→ **Your goal**:
Transcribe exactly, and only, the lines from the one containing "Where is the left" through the end of the material.
[[ Extracted information, beginning ]]
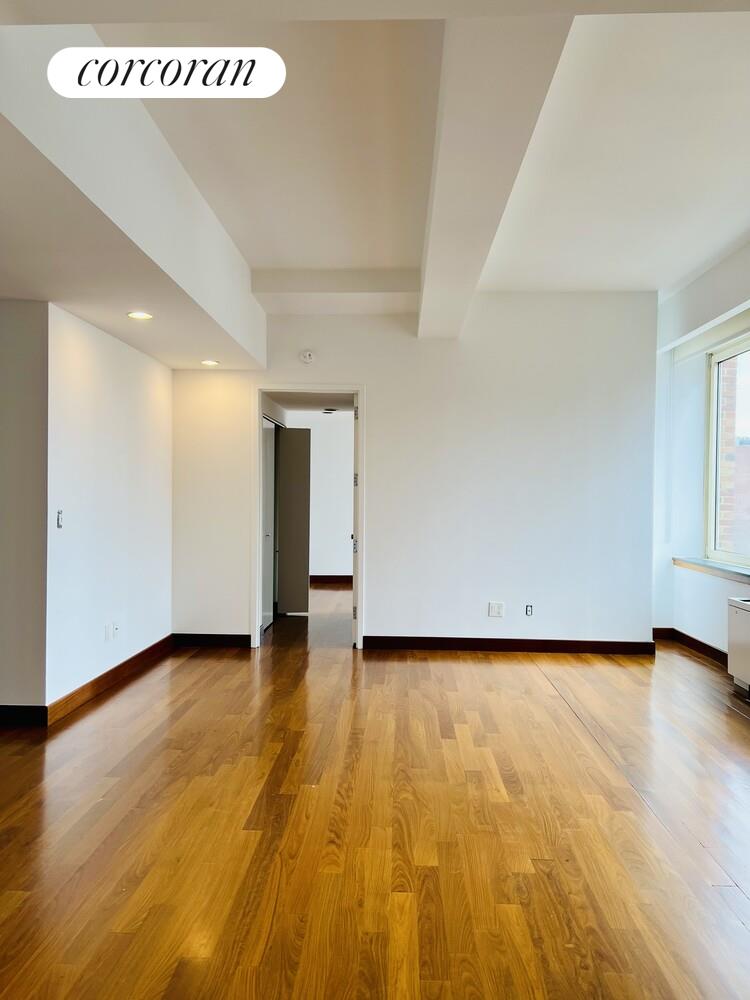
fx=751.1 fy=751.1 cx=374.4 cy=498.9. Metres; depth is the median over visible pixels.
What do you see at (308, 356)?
smoke detector
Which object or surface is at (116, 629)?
wall socket
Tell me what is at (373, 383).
back wall
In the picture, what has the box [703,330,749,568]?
window
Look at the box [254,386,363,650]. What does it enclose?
door frame
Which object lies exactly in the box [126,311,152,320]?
recessed light
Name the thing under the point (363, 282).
ceiling beam
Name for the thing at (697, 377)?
right wall
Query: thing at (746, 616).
radiator cover
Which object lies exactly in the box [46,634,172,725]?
baseboard
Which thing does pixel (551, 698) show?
floor
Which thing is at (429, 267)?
ceiling beam
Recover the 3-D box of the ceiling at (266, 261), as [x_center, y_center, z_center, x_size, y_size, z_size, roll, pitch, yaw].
[0.182,-1.639,3.181,6.259,0.201,8.050,0,0,2]
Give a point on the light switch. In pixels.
(58, 519)
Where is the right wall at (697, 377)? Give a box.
[650,244,749,662]
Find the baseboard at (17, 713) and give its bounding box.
[0,705,47,726]
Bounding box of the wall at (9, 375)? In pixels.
[0,299,49,719]
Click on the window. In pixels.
(713, 406)
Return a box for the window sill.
[672,556,749,583]
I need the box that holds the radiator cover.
[726,597,749,697]
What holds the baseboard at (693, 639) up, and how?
attached to the right wall at (697, 377)
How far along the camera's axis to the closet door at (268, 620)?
7.25 m
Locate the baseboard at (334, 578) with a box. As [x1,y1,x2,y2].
[309,574,351,583]
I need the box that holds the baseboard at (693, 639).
[654,627,728,665]
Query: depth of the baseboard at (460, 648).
6.04 m
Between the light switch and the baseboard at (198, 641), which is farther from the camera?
the baseboard at (198, 641)
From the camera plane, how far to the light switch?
4.22 m
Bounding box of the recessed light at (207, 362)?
[200,359,219,366]
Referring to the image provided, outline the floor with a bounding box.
[0,581,749,999]
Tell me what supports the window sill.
attached to the right wall at (697, 377)
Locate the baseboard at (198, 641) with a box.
[172,633,249,647]
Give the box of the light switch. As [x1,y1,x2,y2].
[56,509,63,527]
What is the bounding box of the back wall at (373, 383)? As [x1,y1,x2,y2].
[171,292,659,651]
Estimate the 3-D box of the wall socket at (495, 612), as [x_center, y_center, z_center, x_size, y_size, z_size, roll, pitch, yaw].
[0.962,0.867,5.924,0.116,0.117,0.011,0,0,2]
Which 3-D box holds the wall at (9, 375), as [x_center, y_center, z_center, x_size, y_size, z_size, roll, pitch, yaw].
[-2.596,0.024,4.112,1.698,2.380,0.132,0,0,2]
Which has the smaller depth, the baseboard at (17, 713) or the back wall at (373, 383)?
the baseboard at (17, 713)
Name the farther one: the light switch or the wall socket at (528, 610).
the wall socket at (528, 610)
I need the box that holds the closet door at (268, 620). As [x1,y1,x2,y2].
[261,415,276,630]
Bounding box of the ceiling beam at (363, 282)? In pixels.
[250,267,419,310]
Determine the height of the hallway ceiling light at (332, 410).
0.063 m
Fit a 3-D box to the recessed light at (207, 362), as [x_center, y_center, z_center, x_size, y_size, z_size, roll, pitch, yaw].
[-1.283,-1.060,5.840,0.160,0.014,0.159,0,0,2]
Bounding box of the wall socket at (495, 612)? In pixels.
[488,601,504,617]
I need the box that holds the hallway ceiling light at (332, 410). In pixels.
[323,407,337,413]
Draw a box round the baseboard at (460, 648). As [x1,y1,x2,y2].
[363,635,659,654]
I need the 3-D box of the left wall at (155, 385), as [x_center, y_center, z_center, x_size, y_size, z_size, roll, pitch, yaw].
[-1.784,0.030,5.193,0.149,2.377,1.962,0,0,2]
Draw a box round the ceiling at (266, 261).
[0,1,749,366]
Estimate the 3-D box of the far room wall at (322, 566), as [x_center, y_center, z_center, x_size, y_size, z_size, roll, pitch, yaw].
[-0.595,-0.035,10.981,3.528,2.472,0.147,0,0,2]
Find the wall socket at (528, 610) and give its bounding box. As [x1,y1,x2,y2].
[524,604,533,616]
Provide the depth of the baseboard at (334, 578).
10.92 m
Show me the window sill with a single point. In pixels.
(718, 570)
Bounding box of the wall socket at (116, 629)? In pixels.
[108,622,119,639]
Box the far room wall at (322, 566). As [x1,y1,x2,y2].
[286,409,353,582]
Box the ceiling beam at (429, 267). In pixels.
[416,14,570,337]
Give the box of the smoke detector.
[300,349,314,363]
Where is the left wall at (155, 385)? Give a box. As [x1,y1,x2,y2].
[45,302,171,715]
[[ Extracted information, end ]]
→ **Task result**:
Where is the left wall at (155, 385)? Give a box. As [x1,y1,x2,y2].
[45,302,171,715]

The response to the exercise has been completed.